◆ **Given task 1**
Copy out, word for word, the entry lines from the one containing "scientific name: Cerceris fumipennis" through the one containing "scientific name: Elaphria alapallida", including both.

◆ **Text excerpt**
_ _ _ _
It is debatable whether NASA has made any great leaps of discovery or engineering over the last 3 decades or so. The Apollo missions were spectacularly successful (even accounting for setbacks) and we have a great deal of insight as to why they worked so well.
I have my own thoughts about why it doesn't work today (in the West, at least) but I'll keep them to myself because they are not organized and are likely to start a political debate or three in any case.
Do the younger generations stand a chance with the current state of the internet as a dopamine force-feeder always on tap? The curiosity that drove people to create hasn't left humans, but the sheer availability of interesting things to discover makes it hard to put the phone down and do boring things for long enough to make something great. I wouldn't be surprised to see productivity (not sure if that's the right word) loss of more than 20%.
Replace internet with TV, radio, or any of many other things developed over the years and the rest of your rant can be brought back in time as far as you care to go. Historians can find rants back in the Roman times about how the younger generation was only interested in dopamine. (Dopamine wasn't known 2000 years ago, but that is what they were getting at).
It's also not nearly as good as Eric Gilliam's "How did places like Bell Labs know how to ask the right questions?" https://www.freaktakes.com/p/how-did-places-like-bell-labs-k... , posted here a few months ago https://news.ycombinator.com/item?id=43295865 . That could almost have been written as a rebuttal to TFA's storytelling about unlimited researcher freedom at Bell Labs, though in fact it predates TFA by a couple of years.
The corporate tax rate was much higher during the 1950s and 1960s [0], which would seem to encourage companies to invest in research to grow their business instead of giving the government the money.
I don't have a strong opinion on this, but it seems like it could be a factor.
>The freedom to waste time. The freedom to waste resources. And the autonomy to decide how.
I think we massively underestimate just how much one simple fact, the absurd explosion of housing costs, have contributed to this. Take that away and just about everyone would have this kind of freedom. Look at just the gaming industry for example. Practically any great game from the past decade you can name was made in Europe or Japan; places that have kept these costs low relative to the rest of the West. When you don't have everyone terrified about how they're going to make rent next month, it frees up literally everything else. You can take these random walks and experiment when the cost of your existence doesn't necessitate bringing in huge amounts of income.
Japanese gaming industry employees have low economic stress and high feelings of freedom? I'd be surprised. Even if that is true, can that really be connected to housing availability? Again, I'd be surprised.
Instead of the efficient allocation of capital we have wealth transfers from producers and consumers to a financial rentier class that produces nothing. This class, which effectively owns the government and plans the economy, is responsible for not only high housing costs but high healthcare costs as well. It is gradually cannibalizing the rest of the economy and turning the population into debt slaves.
This is the real road to serfdom, which Hayek missed.
I don’t know about Japan, but housing costs in Germany (at least in the big cities) have increased massively (a lot more than wages) in the last 15 years.
_ _ _ _
[Stored entries]
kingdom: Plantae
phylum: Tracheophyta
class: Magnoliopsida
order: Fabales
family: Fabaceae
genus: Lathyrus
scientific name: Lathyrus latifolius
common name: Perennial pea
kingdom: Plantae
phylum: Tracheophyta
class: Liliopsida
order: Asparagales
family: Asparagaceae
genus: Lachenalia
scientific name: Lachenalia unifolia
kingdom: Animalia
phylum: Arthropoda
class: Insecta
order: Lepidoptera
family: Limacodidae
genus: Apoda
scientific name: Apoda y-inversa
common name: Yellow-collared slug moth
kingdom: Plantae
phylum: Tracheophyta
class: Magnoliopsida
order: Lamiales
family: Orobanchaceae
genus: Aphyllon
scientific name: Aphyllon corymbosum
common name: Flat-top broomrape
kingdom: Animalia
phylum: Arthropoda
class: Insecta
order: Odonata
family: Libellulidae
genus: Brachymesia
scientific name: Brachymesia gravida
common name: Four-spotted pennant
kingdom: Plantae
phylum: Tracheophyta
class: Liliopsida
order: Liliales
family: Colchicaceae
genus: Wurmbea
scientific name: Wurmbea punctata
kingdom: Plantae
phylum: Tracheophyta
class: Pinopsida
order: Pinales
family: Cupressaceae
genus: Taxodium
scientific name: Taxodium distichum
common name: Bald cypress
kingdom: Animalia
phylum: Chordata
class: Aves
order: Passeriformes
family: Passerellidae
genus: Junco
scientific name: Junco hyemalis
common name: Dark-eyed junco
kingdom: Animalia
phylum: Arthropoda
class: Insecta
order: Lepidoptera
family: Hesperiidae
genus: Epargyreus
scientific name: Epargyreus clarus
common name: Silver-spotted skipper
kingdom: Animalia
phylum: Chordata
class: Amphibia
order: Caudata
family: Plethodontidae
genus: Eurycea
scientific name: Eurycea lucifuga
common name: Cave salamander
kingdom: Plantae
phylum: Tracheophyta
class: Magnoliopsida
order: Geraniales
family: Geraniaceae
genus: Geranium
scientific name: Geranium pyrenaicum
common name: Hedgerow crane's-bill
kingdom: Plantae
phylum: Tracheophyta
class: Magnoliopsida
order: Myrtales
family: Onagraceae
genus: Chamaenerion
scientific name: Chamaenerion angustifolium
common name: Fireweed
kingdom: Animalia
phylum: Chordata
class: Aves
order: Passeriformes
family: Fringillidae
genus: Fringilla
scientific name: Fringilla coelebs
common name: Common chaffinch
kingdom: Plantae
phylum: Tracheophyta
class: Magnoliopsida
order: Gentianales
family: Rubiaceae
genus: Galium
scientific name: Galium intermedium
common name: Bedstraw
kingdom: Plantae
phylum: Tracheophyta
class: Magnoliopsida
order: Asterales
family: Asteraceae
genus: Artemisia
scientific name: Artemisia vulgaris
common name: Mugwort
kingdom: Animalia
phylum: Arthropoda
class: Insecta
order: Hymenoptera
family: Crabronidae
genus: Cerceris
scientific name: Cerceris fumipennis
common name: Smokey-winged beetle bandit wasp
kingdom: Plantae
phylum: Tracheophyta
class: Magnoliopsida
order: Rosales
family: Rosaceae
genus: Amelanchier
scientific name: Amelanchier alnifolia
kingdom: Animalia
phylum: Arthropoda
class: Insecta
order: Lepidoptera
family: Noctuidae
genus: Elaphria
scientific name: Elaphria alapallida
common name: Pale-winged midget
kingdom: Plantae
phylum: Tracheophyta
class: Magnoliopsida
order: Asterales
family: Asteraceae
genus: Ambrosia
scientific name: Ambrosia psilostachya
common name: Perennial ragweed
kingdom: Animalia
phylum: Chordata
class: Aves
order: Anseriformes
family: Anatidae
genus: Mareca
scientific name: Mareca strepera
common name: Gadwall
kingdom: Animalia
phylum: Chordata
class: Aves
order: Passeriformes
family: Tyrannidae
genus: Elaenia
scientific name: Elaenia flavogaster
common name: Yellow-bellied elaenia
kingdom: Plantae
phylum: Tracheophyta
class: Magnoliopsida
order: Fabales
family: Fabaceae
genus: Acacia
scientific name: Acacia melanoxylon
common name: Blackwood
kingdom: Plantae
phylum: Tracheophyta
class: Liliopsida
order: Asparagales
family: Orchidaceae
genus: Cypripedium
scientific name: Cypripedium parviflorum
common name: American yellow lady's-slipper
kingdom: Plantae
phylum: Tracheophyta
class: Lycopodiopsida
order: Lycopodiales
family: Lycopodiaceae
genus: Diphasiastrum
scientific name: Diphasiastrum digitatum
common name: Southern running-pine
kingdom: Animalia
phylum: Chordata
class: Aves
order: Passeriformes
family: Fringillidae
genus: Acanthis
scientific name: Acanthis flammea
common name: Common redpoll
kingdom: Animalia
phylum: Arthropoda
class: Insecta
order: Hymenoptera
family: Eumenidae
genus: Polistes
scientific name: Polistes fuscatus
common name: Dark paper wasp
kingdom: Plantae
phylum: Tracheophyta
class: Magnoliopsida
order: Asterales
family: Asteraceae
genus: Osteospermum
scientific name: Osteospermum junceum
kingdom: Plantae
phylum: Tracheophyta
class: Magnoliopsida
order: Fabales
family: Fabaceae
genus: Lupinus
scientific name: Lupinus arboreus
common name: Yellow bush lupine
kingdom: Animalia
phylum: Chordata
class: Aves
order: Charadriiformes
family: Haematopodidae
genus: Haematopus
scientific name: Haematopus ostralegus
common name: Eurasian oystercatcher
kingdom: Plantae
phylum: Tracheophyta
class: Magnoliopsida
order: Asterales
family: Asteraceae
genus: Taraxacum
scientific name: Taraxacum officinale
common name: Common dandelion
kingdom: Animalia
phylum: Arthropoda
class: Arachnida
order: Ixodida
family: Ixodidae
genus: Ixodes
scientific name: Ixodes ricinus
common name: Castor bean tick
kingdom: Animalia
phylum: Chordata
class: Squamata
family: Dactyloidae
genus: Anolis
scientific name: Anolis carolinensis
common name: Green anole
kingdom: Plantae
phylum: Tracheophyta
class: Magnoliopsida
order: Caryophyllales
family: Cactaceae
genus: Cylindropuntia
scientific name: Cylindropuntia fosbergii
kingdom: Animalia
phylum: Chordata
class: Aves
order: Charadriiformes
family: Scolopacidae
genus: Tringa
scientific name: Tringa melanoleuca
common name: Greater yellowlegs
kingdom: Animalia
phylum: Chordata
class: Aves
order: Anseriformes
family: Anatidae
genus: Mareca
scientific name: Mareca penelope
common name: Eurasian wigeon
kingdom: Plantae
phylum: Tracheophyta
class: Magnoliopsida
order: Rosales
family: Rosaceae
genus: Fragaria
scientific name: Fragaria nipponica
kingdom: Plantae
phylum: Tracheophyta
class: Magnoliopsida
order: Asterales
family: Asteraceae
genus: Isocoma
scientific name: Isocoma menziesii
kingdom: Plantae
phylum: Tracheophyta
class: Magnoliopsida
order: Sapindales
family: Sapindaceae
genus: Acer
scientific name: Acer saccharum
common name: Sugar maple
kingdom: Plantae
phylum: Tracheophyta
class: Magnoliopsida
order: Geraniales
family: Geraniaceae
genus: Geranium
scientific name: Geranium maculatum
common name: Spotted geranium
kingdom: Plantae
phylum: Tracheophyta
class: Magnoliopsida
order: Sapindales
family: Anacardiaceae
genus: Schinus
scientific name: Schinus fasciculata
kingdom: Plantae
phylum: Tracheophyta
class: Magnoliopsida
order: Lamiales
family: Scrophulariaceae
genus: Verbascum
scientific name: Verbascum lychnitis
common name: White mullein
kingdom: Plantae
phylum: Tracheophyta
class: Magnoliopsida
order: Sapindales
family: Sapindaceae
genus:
_ _ _ _
◆ **Given task 2**
From the comment thread on research and housing costs, translate this sentence into Spanish: "I don't have a strong opinion on this, but it seems like it could be a factor."

◆ **Worked solution 1**
scientific name: Cerceris fumipennis
common name: Smokey-winged beetle bandit wasp
kingdom: Plantae
phylum: Tracheophyta
class: Magnoliopsida
order: Rosales
family: Rosaceae
genus: Amelanchier
scientific name: Amelanchier alnifolia
kingdom: Animalia
phylum: Arthropoda
class: Insecta
order: Lepidoptera
family: Noctuidae
genus: Elaphria
scientific name: Elaphria alapallida

◆ **Worked solution 2**
No tengo una opinión firme sobre esto, pero parece que podría ser un factor.